All of which leads to some impressive movements in cash flow:
So the answer to the first concern has to be that, despite acquisitions and a difficult macro-environment, Roper is managing its businesses well.
Having demonstrated its exceptional performance over the years, it’s time to look at its business segments and end drivers. Frankly the numbers above suggest that the company has been favorably investing in the right market niches, but is there more upside in 2013?
First here are the segments by operating profit split for 2012:
There is nice sense of diversification here and I think 2013 is looking good.
Firstly, in Medical Imaging the Sunquest acquisition has been successfully integrated, and when I look at companies like Varian Medical Systems (NYSE: VAR) or Elekta, the market for radiation oncology is expanding quite nicely. Indeed, Varian has plenty of upside potential through the growth of new products in radiosurgery and expansion of therapy into indications like lung cancer. Moreover, Roper has also worked with the likes of Accuray, a company that has been downgrading prospects recently, but ultimately Roper will benefit from increased volumes, and this is what Accuray is aiming to achieve.
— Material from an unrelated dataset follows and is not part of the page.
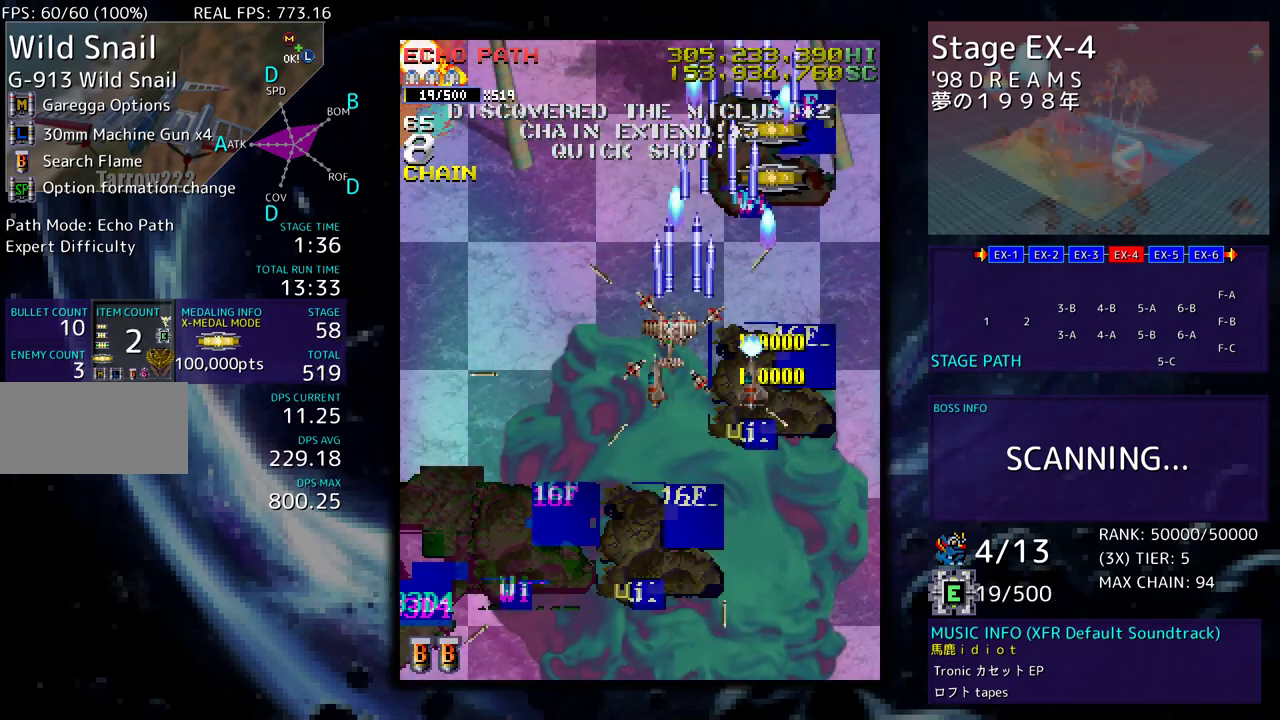
{"buttons": ["DPAD_LEFT"], "events": []}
I also like its exposure to Minimally Invasive Surgery (MIS), in which Covidien (NYSE: COV) is the leading player. Covidien raised guidance recently, and much of this was due to strong MIS performance. MIS remains under-penetrated in US hospitals, and expansion opportunities are very strong in emerging markets. Everyone worries about austerity measures, but MIS delivers cost savings via better patient outcomes and shorter hospital stays.
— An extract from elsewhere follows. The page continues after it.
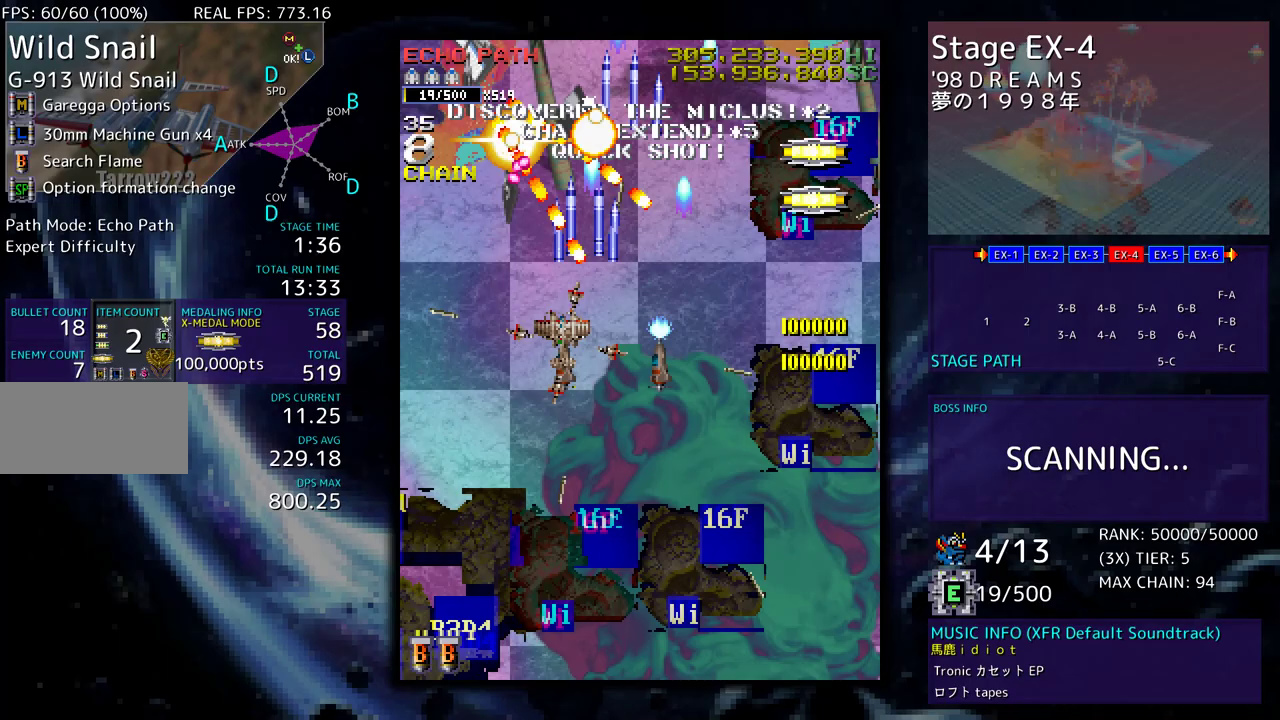
{"buttons": ["DPAD_DOWN"], "events": [[17, "DPAD_DOWN", "down"], [50, "DPAD_DOWN", "up"], [217, "DPAD_UP", "down"], [383, "DPAD_UP", "up"], [400, "DPAD_DOWN", "down"], [450, "DPAD_LEFT", "up"]]}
Revenues were flat in RF Technology for the year, but operating margins increased by 250 basis points leading to operating profit growth of 10%. With increasing software revenues Roper’s management believe it can expand margins and revenues again in 2013.
The Industrial Technology segment saw revenues rise 8% and operating profit up 15% for the year. With fracking and oil shale gas activity showing no signs of slowing, its fluid handling operations should do well. Indeed, if the US is about to see a renaissance in manufacturing spurred by cheaper energy then increased industrial production will then feed back into increased demand for energy. Furthermore if new housing starts are going to improve then demand for Roper’s metering and water handling solutions surely will too. It is a similar story in the Energy Systems and Controls segment where global LNG projects are creating demand for compressors.
The Bottom Line
LNG, oil shale, fracking, new house builds, MIS, radiation oncology etc. The list of favorable end market drivers is impressive, and provided the economy does okay in 2013, I think Roper is well positioned.
The problem is that the market seems aware of that fact and has priced the stock accordingly. On a forward PE of nearly 21x earnings, it is hardly cheap. It is a high quality stock, but it is still exposed to some cyclical growth factors, and that means macro risk. I think it is fairly valued right now; I closed out my position when it hit my price target earlier in the year. Nevertheless I’m monitoring this with a view to buying back in with a $125 price target.